Issue > Poetry
Roger Jones

Roger Jones

Roger Jones teaches in the M.F.A. creative writing program at Texas State University in San Marcos. He has published two collections of poetry, with a third shortly forthcoming. He has published widely for a quarter century in various journals, including Southern Poetry Review, Hawaii Review, Texas Review, Modern Haiku, and others.

King Of The Factory

Small hat cocked on his head, gold front tooth
gleaming, Mertis eases among the racks of flower pots.
With his ultra-soothing glide, he seems to rise
over the pettiness, anger, dust, heat, stink
and degradation of the plant, and work we do,
his natural grace my model, though it could never be
copied. But I watch him anyhow—how he moves
day to day, toothpick in his mouth, ambling back and forth
from rack to press, and keeps the production line going
while women at the presses wipe brows on rags
steeped in diesel, and curse the bosses, the pay, the men
back on loading dock, the clay workers who splash
gas in their faces.
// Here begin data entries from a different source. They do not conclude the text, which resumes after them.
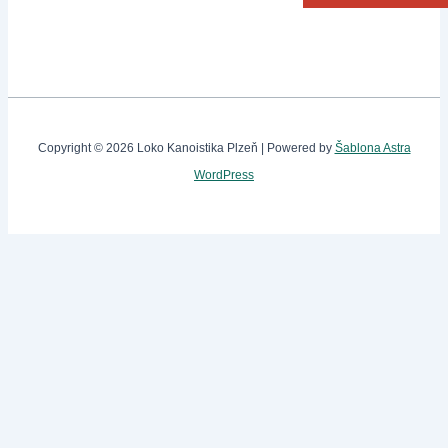
Copyright © 2026 Loko Kanoistika Plzeň | Powered by
Šablona Astra
WordPress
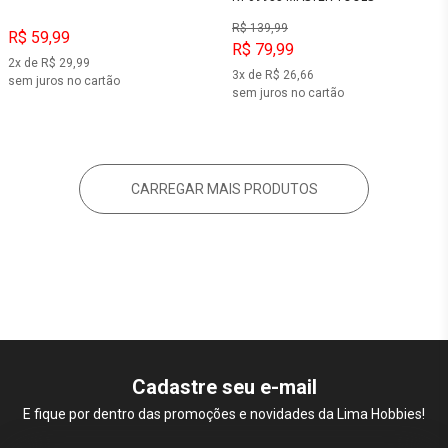
R$ 139,99
R$ 59,99
R$ 79,99
2x de R$ 29,99
3x de R$ 26,66
sem juros no cartão
sem juros no cartão
CARREGAR MAIS PRODUTOS
Cadastre seu e-mail
E fique por dentro das promoções e novidades da Lima Hobbies!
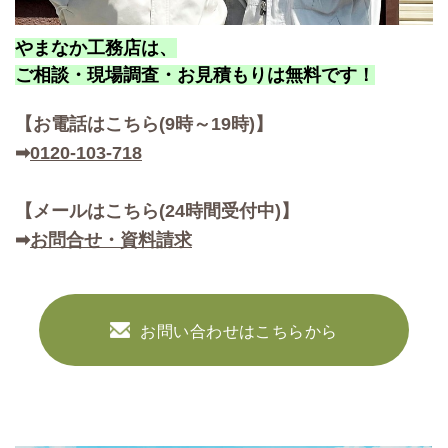
やまなか工務店は、
ご相談・現場調査・お見積もりは無料です！
【お
電話はこちら(9時～19時)】
➡
0120-103-718
【メールはこちら(24時間受付中)】
➡
お問合せ・資料請求
お問い合わせはこちらから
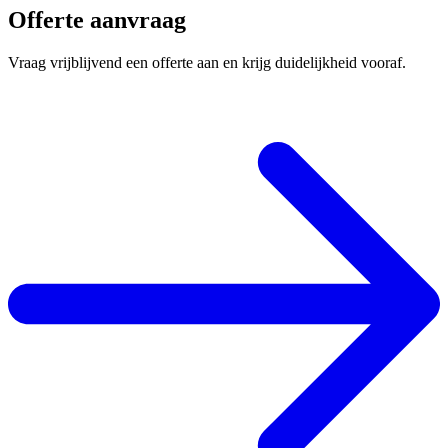
Offerte aanvraag
Vraag vrijblijvend een offerte aan en krijg duidelijkheid vooraf.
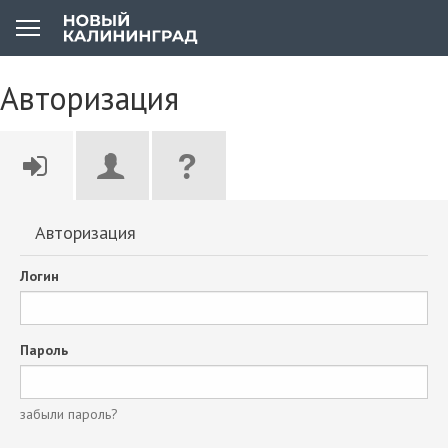
Авторизация
Авторизация
Логин
Пароль
забыли пароль?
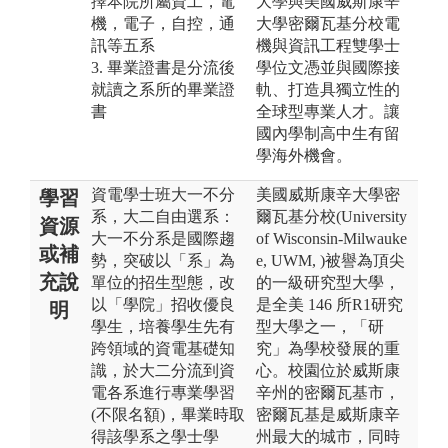
擇本院所屬資工，電
大學與美國威斯康辛
機，電子，自控，通
大學密爾瓦基分校電
訊等五系
機與資訊工程雙學士
3. 畢業證書是分流後
學位文憑並與國際接
就讀之系所的畢業證
軌、打造具獨立性的
書
全球型專業人才。讓
國內學制高中生有留
學海外機會。
資電學士班大一不分
美國威斯康辛大學密
學習
系，大二自由選系：
爾瓦基分校(University
資源
大一不分系是國際趨
of Wisconsin-Milwauke
或補
勢，突破以「系」為
e, UWM, )被譽為頂尖
充說
單位的招生型態，改
的一級研究型大學，
以「學院」招收優良
是全美 146 所R1研究
明
學生，培養學生先有
型大學之一，「研
跨領域的資電基礎知
究」為學校發展的重
識，於大二分流到資
心。校園位於威斯康
電各系進行專業學習
辛州的密爾瓦基市，
(不限名額)，畢業時取
密爾瓦基是威斯康辛
得該學系之學士學
州最大的城市，同時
Mertis tends to them, serene,
smiling. At last buzzer, he washes up in the restroom,
whistling. "Another day, another dollar," he says to whomever.
Pause. "And that's just about it, too.

Old Fashioned Telephone

Voices crackling back along the party line:
"Power's out down here, too" –
old Louie Terrell, up at his timbered lot.

A stormy April night.
We're by transistor radios, alone,
eager to see where bad weather's headed —

eight dark houses, up and down
a dirt road that dead ends at Bewley's farm.
Mrs. Estes chiming in, "I heard

there was a twister down in Dalby."
Then Mack Roberts: "something in it.
Sure been wild down here."

Back and forth, like a current,
the news in the dark
running its route, while candle-flames at home

leap and waggle in the window pane,
one wide pine outside profiled black
in lightning's shine, and bullet rain.